Last week the 'Big O' rolled into my school - an event we had been bracing ourselves for since May. That's right. We'd been on high alert for an eye watering seven months (something akin to slow torture). Now I'm going to contradict the title of this post by mentioning them.
Ofsted.
That wasn't so bad and in fact, the whole experience can be summed up in this way too. For my overseas readers, Ofsted (The Office for Standards in Education, Children's Services and Skills) carries out school inspections. If you're a good school, you are inspected every three years. They come in with the expectation that you are still performing at the level of the last inspection. However, if they see anything that suggests otherwise, it turns into a 'full' inspection. In other words, they come back the next day with more inspectors (gulp). We were notified half way through the day before and what ensued in between was a flurry of activity, preparations, tweaks and pure panic!

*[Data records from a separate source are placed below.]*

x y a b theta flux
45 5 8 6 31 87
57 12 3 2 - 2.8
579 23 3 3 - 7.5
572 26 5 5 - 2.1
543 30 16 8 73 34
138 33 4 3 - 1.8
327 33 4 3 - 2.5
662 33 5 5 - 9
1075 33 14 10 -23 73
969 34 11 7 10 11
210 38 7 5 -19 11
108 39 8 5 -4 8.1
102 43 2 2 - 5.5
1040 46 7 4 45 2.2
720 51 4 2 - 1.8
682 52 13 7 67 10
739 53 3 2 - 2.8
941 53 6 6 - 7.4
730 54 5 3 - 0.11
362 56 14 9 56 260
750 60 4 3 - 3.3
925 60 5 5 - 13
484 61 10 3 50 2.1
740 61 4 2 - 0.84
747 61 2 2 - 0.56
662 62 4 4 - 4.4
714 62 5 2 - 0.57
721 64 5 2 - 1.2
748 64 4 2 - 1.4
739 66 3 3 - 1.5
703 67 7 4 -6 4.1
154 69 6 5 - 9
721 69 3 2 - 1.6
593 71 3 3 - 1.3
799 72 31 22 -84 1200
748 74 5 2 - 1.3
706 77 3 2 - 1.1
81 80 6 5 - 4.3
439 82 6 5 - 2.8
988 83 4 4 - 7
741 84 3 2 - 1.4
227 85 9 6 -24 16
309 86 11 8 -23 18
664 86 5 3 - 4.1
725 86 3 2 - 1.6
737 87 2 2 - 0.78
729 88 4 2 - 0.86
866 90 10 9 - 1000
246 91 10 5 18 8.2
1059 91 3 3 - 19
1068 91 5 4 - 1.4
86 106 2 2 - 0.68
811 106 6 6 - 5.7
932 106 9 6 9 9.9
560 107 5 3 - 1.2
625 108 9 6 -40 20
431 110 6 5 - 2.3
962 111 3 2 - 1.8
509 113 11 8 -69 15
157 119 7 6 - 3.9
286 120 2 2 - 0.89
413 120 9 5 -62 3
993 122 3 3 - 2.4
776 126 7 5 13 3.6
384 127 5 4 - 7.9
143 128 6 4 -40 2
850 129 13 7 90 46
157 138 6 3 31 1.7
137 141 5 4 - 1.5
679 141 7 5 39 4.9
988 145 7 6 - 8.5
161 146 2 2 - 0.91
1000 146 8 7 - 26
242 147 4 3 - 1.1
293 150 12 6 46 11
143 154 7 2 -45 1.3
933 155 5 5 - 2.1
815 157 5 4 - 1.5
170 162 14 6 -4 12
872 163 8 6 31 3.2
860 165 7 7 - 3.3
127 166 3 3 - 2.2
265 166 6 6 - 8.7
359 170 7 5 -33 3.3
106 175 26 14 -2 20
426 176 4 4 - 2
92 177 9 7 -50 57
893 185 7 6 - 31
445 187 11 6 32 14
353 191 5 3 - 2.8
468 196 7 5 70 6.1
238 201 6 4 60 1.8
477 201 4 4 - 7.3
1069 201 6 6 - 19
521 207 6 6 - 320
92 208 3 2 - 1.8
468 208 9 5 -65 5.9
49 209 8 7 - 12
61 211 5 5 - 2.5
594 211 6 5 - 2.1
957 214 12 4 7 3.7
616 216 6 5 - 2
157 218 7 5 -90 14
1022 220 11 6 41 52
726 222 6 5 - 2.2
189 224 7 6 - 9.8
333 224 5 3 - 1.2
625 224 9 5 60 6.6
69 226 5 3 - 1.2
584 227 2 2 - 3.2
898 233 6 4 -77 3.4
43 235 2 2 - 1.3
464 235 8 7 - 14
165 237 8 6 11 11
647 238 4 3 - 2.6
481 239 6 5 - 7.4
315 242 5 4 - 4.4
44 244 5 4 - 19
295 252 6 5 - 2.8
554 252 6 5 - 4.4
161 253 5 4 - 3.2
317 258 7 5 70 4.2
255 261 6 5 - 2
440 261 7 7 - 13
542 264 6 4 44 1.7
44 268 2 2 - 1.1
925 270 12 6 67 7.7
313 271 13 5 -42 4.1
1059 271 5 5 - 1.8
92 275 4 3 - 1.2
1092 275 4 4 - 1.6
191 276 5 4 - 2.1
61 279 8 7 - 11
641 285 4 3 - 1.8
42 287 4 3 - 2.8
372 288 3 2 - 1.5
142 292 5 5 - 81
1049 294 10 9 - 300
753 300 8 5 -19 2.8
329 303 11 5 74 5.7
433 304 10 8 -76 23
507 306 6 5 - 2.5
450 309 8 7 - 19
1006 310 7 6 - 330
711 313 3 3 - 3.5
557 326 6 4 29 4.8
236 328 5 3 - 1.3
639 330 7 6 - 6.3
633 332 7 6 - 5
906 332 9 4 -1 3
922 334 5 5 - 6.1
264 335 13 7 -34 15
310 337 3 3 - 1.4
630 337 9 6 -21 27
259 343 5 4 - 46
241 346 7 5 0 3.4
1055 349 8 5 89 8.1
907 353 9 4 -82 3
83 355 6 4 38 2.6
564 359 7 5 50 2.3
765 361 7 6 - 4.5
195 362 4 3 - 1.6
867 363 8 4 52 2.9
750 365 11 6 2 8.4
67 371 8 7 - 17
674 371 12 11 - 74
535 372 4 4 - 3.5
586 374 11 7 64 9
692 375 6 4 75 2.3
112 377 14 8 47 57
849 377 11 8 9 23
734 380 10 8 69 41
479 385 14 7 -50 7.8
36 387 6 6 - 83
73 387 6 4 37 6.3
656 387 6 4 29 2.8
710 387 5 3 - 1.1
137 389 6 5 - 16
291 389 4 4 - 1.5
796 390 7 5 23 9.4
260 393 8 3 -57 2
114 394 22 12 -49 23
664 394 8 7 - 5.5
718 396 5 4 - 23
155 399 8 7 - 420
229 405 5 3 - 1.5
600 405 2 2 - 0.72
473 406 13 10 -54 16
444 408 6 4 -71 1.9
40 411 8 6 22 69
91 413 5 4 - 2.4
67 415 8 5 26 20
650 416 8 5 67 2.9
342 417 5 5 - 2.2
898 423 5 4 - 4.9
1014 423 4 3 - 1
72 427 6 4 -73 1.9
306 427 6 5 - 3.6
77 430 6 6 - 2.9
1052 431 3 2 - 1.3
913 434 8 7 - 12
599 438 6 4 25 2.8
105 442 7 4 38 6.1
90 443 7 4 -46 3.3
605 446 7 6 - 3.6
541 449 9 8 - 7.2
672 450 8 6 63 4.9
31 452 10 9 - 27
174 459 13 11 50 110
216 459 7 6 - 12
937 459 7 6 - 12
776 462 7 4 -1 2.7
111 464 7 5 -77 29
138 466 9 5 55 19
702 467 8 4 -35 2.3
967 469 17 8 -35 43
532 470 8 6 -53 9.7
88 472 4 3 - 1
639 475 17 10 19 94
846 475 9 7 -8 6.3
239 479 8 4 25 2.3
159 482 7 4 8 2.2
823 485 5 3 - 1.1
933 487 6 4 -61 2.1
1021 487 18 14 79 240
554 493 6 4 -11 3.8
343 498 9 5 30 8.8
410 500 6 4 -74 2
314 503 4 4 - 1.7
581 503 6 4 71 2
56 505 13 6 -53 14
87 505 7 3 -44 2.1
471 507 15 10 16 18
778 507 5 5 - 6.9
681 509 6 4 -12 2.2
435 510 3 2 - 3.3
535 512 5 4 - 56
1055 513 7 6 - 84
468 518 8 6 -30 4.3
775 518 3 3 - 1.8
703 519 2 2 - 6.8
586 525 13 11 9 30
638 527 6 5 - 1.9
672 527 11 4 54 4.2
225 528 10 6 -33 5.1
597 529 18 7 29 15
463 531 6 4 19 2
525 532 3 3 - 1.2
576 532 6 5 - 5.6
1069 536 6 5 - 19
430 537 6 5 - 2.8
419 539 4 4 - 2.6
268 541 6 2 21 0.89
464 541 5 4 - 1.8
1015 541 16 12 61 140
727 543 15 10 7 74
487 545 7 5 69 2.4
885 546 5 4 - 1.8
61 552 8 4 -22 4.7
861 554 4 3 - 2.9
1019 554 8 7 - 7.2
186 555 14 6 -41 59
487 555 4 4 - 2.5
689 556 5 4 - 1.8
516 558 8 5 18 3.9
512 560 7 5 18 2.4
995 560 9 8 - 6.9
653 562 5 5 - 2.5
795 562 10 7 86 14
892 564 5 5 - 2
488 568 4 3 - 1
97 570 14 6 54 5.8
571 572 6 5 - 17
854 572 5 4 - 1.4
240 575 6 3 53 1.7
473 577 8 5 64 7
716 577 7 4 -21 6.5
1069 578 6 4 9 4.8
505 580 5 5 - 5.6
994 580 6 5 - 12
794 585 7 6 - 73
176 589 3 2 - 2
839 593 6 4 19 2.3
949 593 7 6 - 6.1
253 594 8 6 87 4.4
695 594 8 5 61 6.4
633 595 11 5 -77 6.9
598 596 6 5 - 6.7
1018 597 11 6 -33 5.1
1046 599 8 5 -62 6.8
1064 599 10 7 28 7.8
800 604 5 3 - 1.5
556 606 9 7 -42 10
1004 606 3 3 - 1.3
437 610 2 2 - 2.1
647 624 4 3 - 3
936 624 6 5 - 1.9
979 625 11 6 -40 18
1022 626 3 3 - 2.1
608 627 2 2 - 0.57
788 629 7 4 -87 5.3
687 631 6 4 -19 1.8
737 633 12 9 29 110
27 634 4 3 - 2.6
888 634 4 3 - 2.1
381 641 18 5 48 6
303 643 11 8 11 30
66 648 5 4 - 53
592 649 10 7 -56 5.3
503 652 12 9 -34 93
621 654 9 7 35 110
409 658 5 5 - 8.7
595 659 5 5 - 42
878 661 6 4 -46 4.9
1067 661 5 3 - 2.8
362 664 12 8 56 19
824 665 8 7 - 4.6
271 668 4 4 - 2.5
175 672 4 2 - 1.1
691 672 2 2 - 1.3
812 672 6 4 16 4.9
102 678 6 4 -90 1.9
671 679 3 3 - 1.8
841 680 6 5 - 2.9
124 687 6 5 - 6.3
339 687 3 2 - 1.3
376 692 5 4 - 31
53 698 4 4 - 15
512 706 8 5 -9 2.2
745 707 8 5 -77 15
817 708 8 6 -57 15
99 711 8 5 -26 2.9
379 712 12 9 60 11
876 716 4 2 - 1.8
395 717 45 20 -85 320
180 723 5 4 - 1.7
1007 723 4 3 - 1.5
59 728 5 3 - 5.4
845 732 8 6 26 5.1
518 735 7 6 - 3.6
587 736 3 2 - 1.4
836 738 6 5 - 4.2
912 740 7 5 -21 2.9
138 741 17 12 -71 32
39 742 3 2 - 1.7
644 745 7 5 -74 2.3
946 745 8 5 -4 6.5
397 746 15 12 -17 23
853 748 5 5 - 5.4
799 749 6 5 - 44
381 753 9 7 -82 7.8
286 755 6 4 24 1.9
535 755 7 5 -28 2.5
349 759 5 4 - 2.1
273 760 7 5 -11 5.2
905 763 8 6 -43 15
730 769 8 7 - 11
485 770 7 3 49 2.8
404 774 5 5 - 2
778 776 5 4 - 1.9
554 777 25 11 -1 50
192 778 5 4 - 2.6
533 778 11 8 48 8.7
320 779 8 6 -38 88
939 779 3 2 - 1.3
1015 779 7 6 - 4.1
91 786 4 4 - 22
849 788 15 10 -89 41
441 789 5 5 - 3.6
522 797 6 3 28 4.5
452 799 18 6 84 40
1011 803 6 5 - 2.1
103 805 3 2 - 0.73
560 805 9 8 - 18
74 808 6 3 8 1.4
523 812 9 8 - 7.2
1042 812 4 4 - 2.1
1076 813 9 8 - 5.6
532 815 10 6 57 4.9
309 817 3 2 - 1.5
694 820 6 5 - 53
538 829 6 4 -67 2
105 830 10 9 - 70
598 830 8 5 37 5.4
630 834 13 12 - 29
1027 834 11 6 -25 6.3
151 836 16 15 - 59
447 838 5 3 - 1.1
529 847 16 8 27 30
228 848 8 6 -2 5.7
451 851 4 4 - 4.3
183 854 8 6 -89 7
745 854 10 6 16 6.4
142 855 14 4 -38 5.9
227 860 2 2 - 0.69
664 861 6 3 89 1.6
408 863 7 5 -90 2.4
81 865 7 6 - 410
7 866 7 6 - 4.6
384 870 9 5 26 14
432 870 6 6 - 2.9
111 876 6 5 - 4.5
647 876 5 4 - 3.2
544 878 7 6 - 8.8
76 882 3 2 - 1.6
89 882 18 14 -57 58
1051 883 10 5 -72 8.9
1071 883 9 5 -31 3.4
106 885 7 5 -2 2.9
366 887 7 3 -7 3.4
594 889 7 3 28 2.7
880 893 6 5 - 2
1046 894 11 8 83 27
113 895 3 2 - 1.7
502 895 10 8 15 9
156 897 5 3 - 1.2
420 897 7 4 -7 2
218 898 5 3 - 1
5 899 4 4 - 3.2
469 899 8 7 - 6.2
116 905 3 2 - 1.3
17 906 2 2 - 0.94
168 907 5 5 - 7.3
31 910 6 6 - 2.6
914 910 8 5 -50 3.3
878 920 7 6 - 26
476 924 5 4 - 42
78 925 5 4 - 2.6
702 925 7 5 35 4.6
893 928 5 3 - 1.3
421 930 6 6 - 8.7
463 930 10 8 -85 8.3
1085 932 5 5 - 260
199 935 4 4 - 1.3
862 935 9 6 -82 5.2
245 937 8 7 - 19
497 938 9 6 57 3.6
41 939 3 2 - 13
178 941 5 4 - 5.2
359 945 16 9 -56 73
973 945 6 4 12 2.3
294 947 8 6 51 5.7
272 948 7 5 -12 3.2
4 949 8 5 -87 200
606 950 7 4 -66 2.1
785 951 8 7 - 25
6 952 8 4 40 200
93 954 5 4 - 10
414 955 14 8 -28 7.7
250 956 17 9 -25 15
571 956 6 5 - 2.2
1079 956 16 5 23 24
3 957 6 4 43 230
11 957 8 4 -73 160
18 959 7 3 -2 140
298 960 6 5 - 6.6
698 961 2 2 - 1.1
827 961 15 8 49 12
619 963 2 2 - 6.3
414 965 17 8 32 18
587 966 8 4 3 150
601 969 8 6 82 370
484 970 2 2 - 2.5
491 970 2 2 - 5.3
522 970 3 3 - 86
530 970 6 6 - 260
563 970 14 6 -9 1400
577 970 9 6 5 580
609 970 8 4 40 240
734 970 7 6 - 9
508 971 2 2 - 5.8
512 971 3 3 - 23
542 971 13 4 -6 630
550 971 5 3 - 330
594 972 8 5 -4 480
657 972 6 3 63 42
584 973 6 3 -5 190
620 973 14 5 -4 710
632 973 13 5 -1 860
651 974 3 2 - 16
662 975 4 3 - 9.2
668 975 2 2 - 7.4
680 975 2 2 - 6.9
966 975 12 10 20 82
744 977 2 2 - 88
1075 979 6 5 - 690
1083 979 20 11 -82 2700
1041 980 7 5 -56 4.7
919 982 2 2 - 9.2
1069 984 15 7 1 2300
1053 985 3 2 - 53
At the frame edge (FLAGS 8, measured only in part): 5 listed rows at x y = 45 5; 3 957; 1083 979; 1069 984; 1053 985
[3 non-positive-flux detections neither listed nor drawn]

Their job is to improve standards in education and this can only be a good thing. However, you can't help the anxiety that comes with something like this. The grading you are given has wide implications; it will impact staff morale, parents' perceptions (present and future) and the wider community.
Thankfully, the Ofsted inspectors saw all that they needed to see in one day and were very impressed by the young people in our care. The inspector that observed my lesson gave me some pertinent feedback, though we must remember that they only see a snapshot in time. We teachers know the contexts of our learners, their backgrounds, barriers and challenges. We know what real progress means for them and it isn't always reflected in black and white data, statistics, figures or a twenty minute observation.